*** Begin section ***

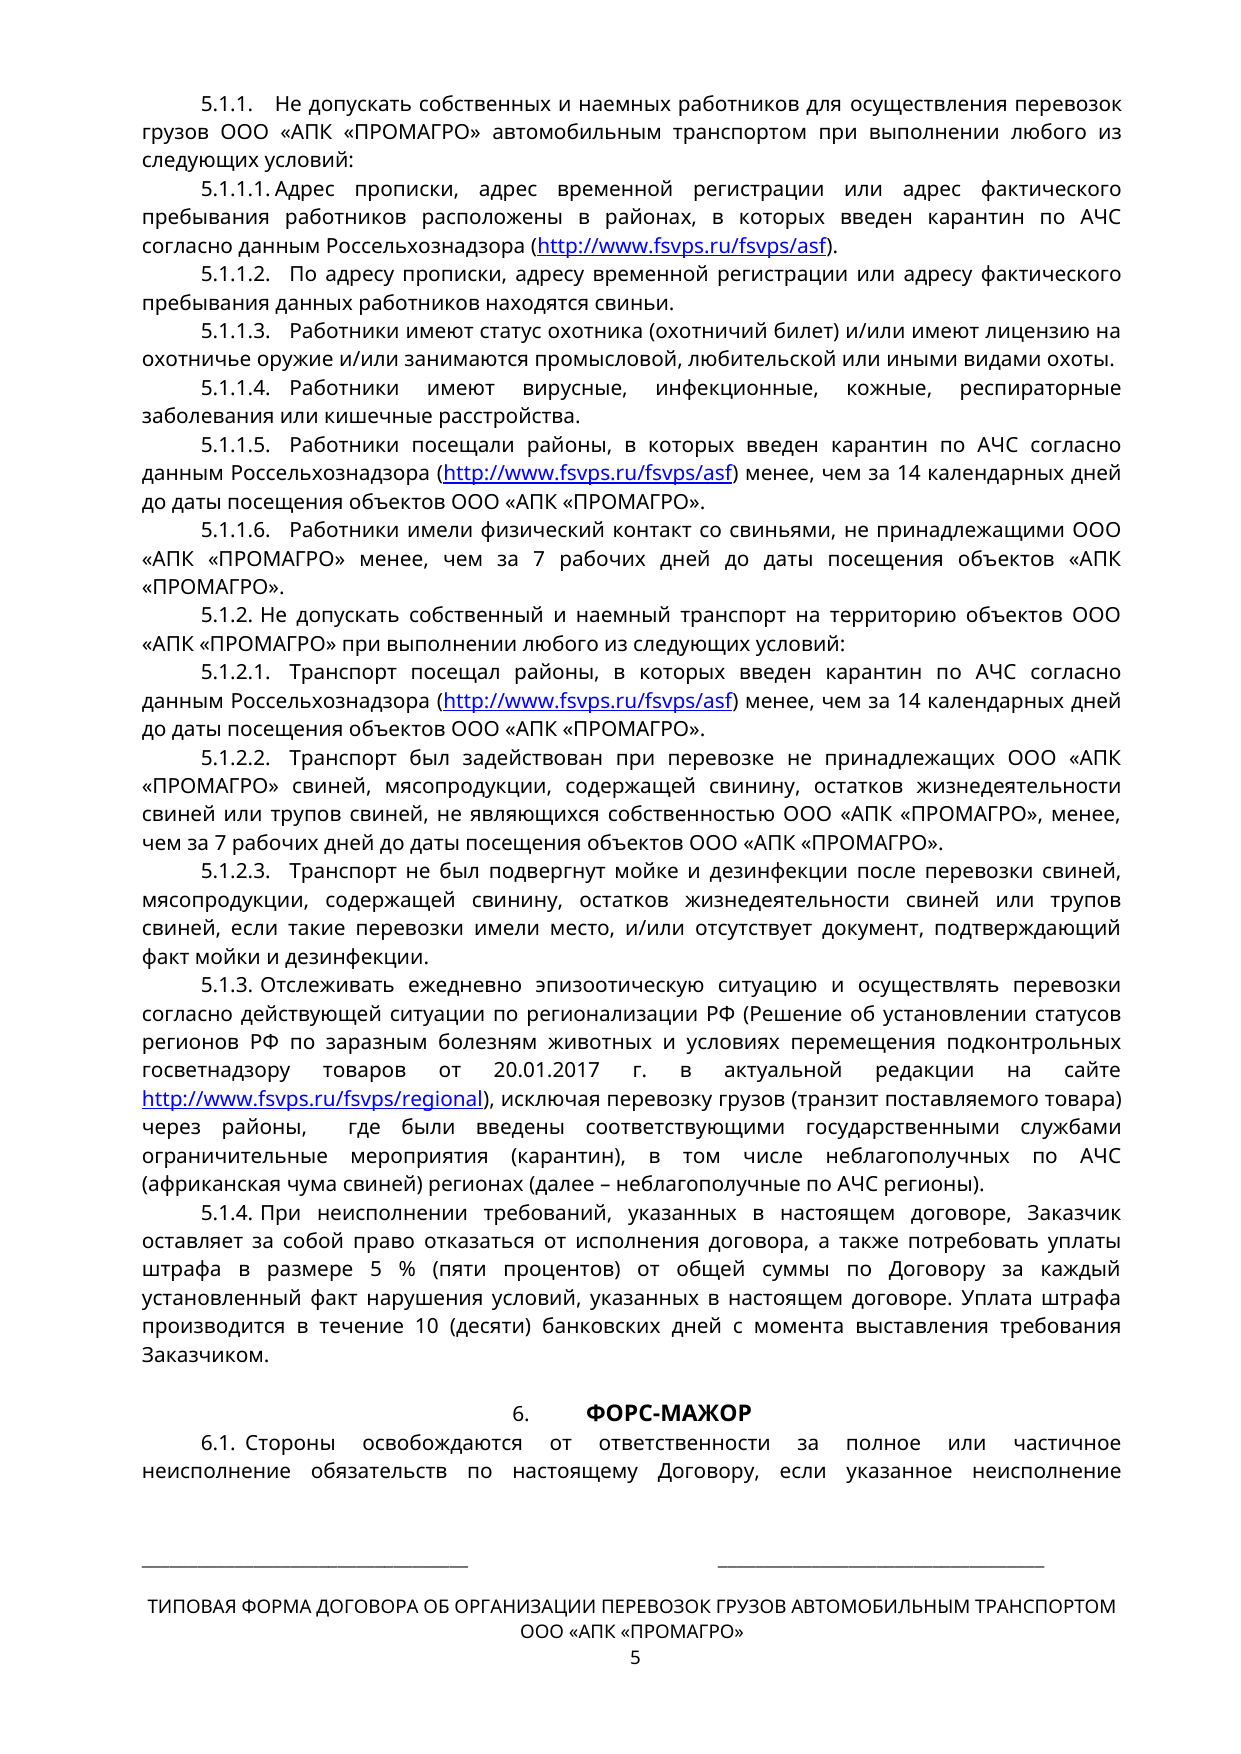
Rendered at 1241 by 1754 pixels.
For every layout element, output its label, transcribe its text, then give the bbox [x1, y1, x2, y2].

list Не допускать собственных и наемных работников для осуществления перевозок грузов ООО «АПК «ПРОМАГРО» автомобильным транспортом при выполнении любого из следующих условий: [142, 89, 1122, 174]
list Работники имеют вирусные, инфекционные, кожные, респираторные заболевания или кишечные расстройства. [142, 373, 1122, 430]
list Работники посещали районы, в которых введен карантин по АЧС согласно данным Россельхознадзора (http://www.fsvps.ru/fsvps/asf) менее, чем за 14 календарных дней до даты посещения объектов ООО «АПК «ПРОМАГРО». [142, 430, 1122, 515]
list Транспорт посещал районы, в которых введен карантин по АЧС согласно данным Россельхознадзора (http://www.fsvps.ru/fsvps/asf) менее, чем за 14 календарных дней до даты посещения объектов ООО «АПК «ПРОМАГРО». [142, 657, 1122, 743]
list Не допускать собственный и наемный транспорт на территорию объектов ООО «АПК «ПРОМАГРО» при выполнении любого из следующих условий: [142, 601, 1122, 657]
list Адрес прописки, адрес временной регистрации или адрес фактического пребывания работников расположены в районах, в которых введен карантин по АЧС согласно данным Россельхознадзора (http://www.fsvps.ru/fsvps/asf). [142, 174, 1122, 259]
list При неисполнении требований, указанных в настоящем договоре, Заказчик оставляет за собой право отказаться от исполнения договора, а также потребовать уплаты штрафа в размере 5 % (пяти процентов) от общей суммы по Договору за каждый установленный факт нарушения условий, указанных в настоящем договоре. Уплата штрафа производится в течение 10 (десяти) банковских дней с момента выставления требования Заказчиком. [142, 1198, 1122, 1368]
list Транспорт был задействован при перевозке не принадлежащих ООО «АПК «ПРОМАГРО» свиней, мясопродукции, содержащей свинину, остатков жизнедеятельности свиней или трупов свиней, не являющихся собственностью ООО «АПК «ПРОМАГРО», менее, чем за 7 рабочих дней до даты посещения объектов ООО «АПК «ПРОМАГРО». [142, 743, 1122, 856]
list Транспорт не был подвергнут мойке и дезинфекции после перевозки свиней, мясопродукции, содержащей свинину, остатков жизнедеятельности свиней или трупов свиней, если такие перевозки имели место, и/или отсутствует документ, подтверждающий факт мойки и дезинфекции. [142, 856, 1122, 970]
list Работники имеют статус охотника (охотничий билет) и/или имеют лицензию на охотничье оружие и/или занимаются промысловой, любительской или иными видами охоты. [142, 316, 1122, 373]
list Работники имели физический контакт со свиньями, не принадлежащими ООО «АПК «ПРОМАГРО» менее, чем за 7 рабочих дней до даты посещения объектов «АПК «ПРОМАГРО». [142, 515, 1122, 601]
list ФОРС-МАЖОР [142, 1397, 1122, 1428]
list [142, 1428, 1122, 1485]
list По адресу прописки, адресу временной регистрации или адресу фактического пребывания данных работников находятся свиньи. [142, 259, 1122, 316]
list Отслеживать ежедневно эпизоотическую ситуацию и осуществлять перевозки согласно действующей ситуации по регионализации РФ (Решение об установлении статусов регионов РФ по заразным болезням животных и условиях перемещения подконтрольных госветнадзору товаров от 20.01.2017 г. в актуальной редакции на сайте http://www.fsvps.ru/fsvps/regional), исключая перевозку грузов (транзит поставляемого товара) через районы, где были введены соответствующими государственными службами ограничительные мероприятия (карантин), в том числе неблагополучных по АЧС (африканская чума свиней) регионах (далее – неблагополучные по АЧС регионы). [142, 970, 1122, 1198]
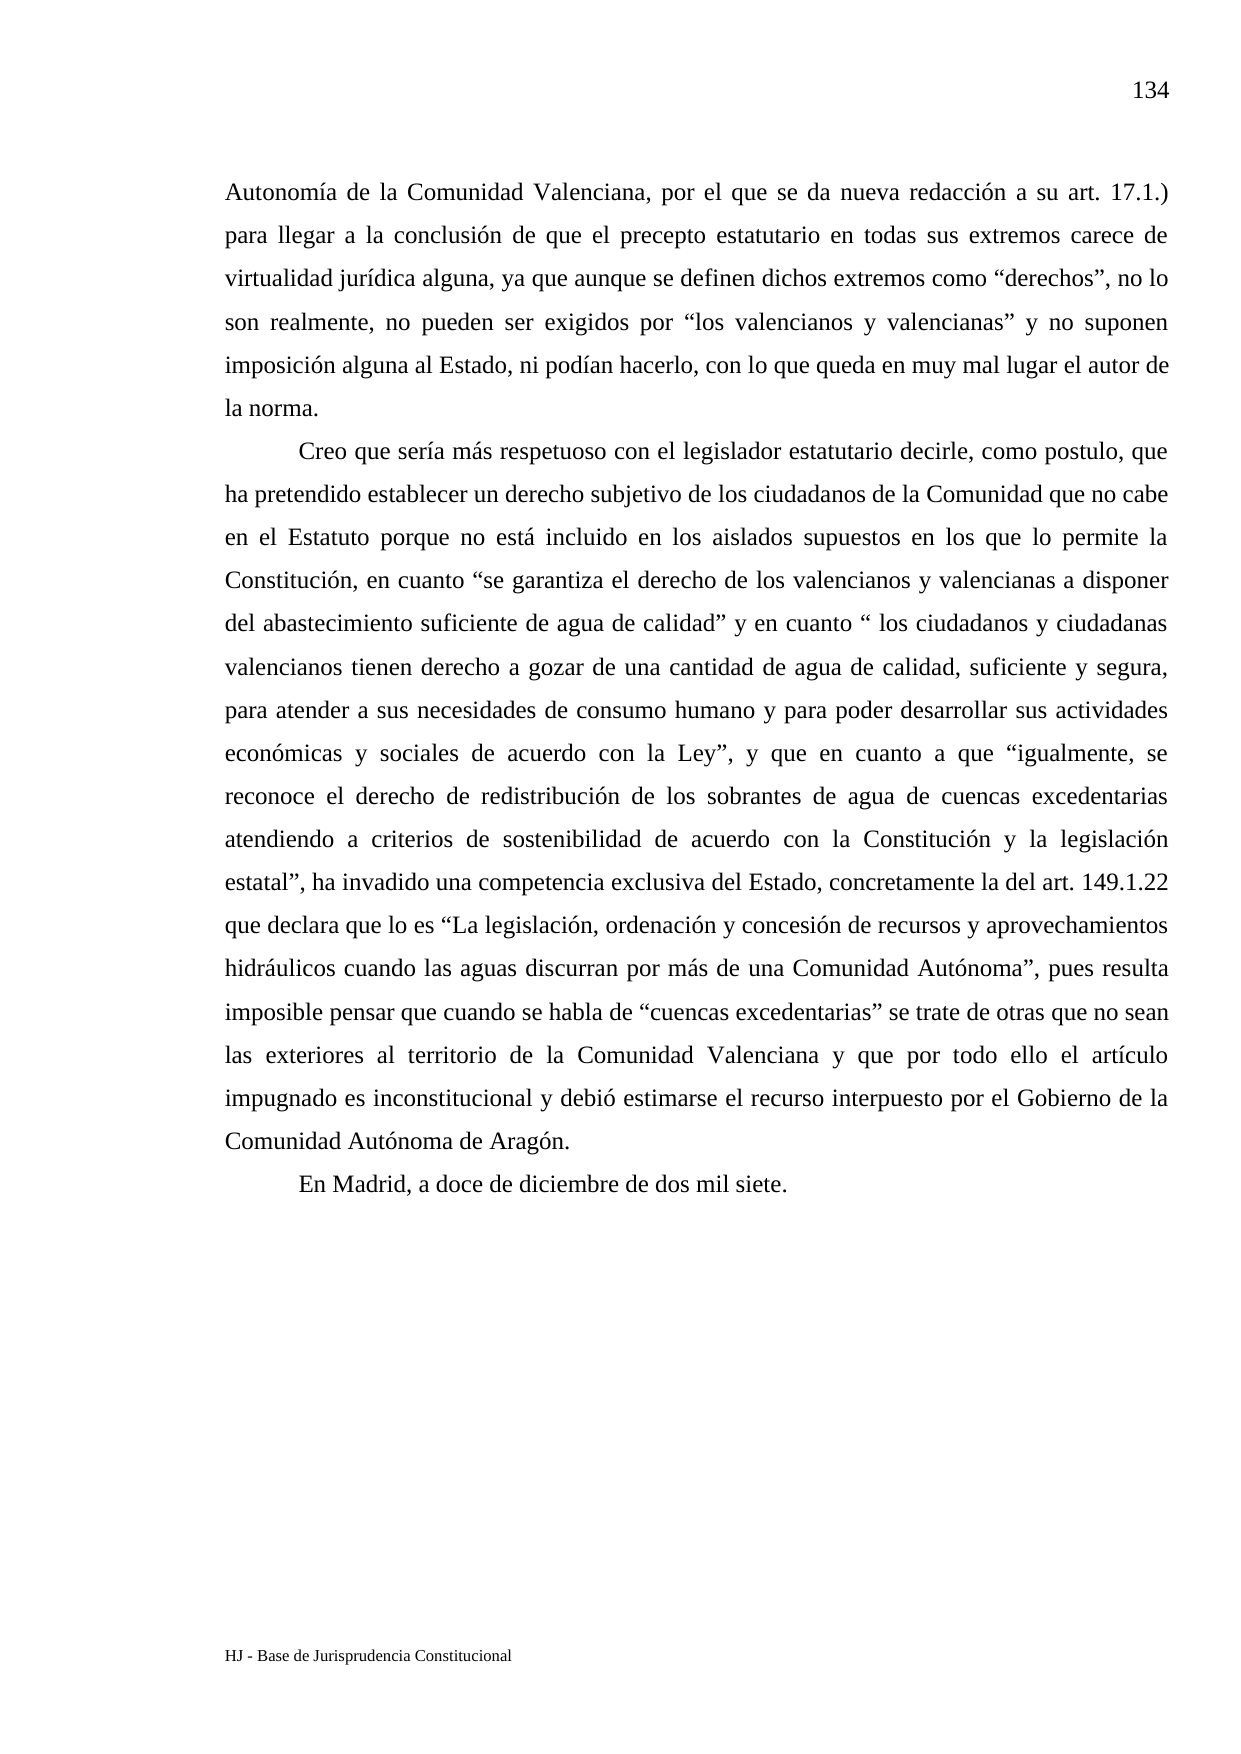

*** End section ***

Although the records include pictures, the copy should reproduce every line exactly and none of the pictures.

Rendered at 1241 by 1754 pixels.
For every layout element, output its label, transcribe its text, then give the bbox [x1, y1, x2, y2].

list Не допускать собственных и наемных работников для осуществления перевозок грузов ООО «АПК «ПРОМАГРО» автомобильным транспортом при выполнении любого из следующих условий: [142, 89, 1122, 174]
list Работники имеют вирусные, инфекционные, кожные, респираторные заболевания или кишечные расстройства. [142, 373, 1122, 430]
list Работники посещали районы, в которых введен карантин по АЧС согласно данным Россельхознадзора (http://www.fsvps.ru/fsvps/asf) менее, чем за 14 календарных дней до даты посещения объектов ООО «АПК «ПРОМАГРО». [142, 430, 1122, 515]
list Транспорт посещал районы, в которых введен карантин по АЧС согласно данным Россельхознадзора (http://www.fsvps.ru/fsvps/asf) менее, чем за 14 календарных дней до даты посещения объектов ООО «АПК «ПРОМАГРО». [142, 657, 1122, 743]
list Не допускать собственный и наемный транспорт на территорию объектов ООО «АПК «ПРОМАГРО» при выполнении любого из следующих условий: [142, 601, 1122, 657]
list Адрес прописки, адрес временной регистрации или адрес фактического пребывания работников расположены в районах, в которых введен карантин по АЧС согласно данным Россельхознадзора (http://www.fsvps.ru/fsvps/asf). [142, 174, 1122, 259]
list При неисполнении требований, указанных в настоящем договоре, Заказчик оставляет за собой право отказаться от исполнения договора, а также потребовать уплаты штрафа в размере 5 % (пяти процентов) от общей суммы по Договору за каждый установленный факт нарушения условий, указанных в настоящем договоре. Уплата штрафа производится в течение 10 (десяти) банковских дней с момента выставления требования Заказчиком. [142, 1198, 1122, 1368]
list Транспорт был задействован при перевозке не принадлежащих ООО «АПК «ПРОМАГРО» свиней, мясопродукции, содержащей свинину, остатков жизнедеятельности свиней или трупов свиней, не являющихся собственностью ООО «АПК «ПРОМАГРО», менее, чем за 7 рабочих дней до даты посещения объектов ООО «АПК «ПРОМАГРО». [142, 743, 1122, 856]
list Транспорт не был подвергнут мойке и дезинфекции после перевозки свиней, мясопродукции, содержащей свинину, остатков жизнедеятельности свиней или трупов свиней, если такие перевозки имели место, и/или отсутствует документ, подтверждающий факт мойки и дезинфекции. [142, 856, 1122, 970]
list Работники имеют статус охотника (охотничий билет) и/или имеют лицензию на охотничье оружие и/или занимаются промысловой, любительской или иными видами охоты. [142, 316, 1122, 373]
list Работники имели физический контакт со свиньями, не принадлежащими ООО «АПК «ПРОМАГРО» менее, чем за 7 рабочих дней до даты посещения объектов «АПК «ПРОМАГРО». [142, 515, 1122, 601]
list ФОРС-МАЖОР [142, 1397, 1122, 1428]
list [142, 1428, 1122, 1485]
list По адресу прописки, адресу временной регистрации или адресу фактического пребывания данных работников находятся свиньи. [142, 259, 1122, 316]
list Отслеживать ежедневно эпизоотическую ситуацию и осуществлять перевозки согласно действующей ситуации по регионализации РФ (Решение об установлении статусов регионов РФ по заразным болезням животных и условиях перемещения подконтрольных госветнадзору товаров от 20.01.2017 г. в актуальной редакции на сайте http://www.fsvps.ru/fsvps/regional), исключая перевозку грузов (транзит поставляемого товара) через районы, где были введены соответствующими государственными службами ограничительные мероприятия (карантин), в том числе неблагополучных по АЧС (африканская чума свиней) регионах (далее – неблагополучные по АЧС регионы). [142, 970, 1122, 1198]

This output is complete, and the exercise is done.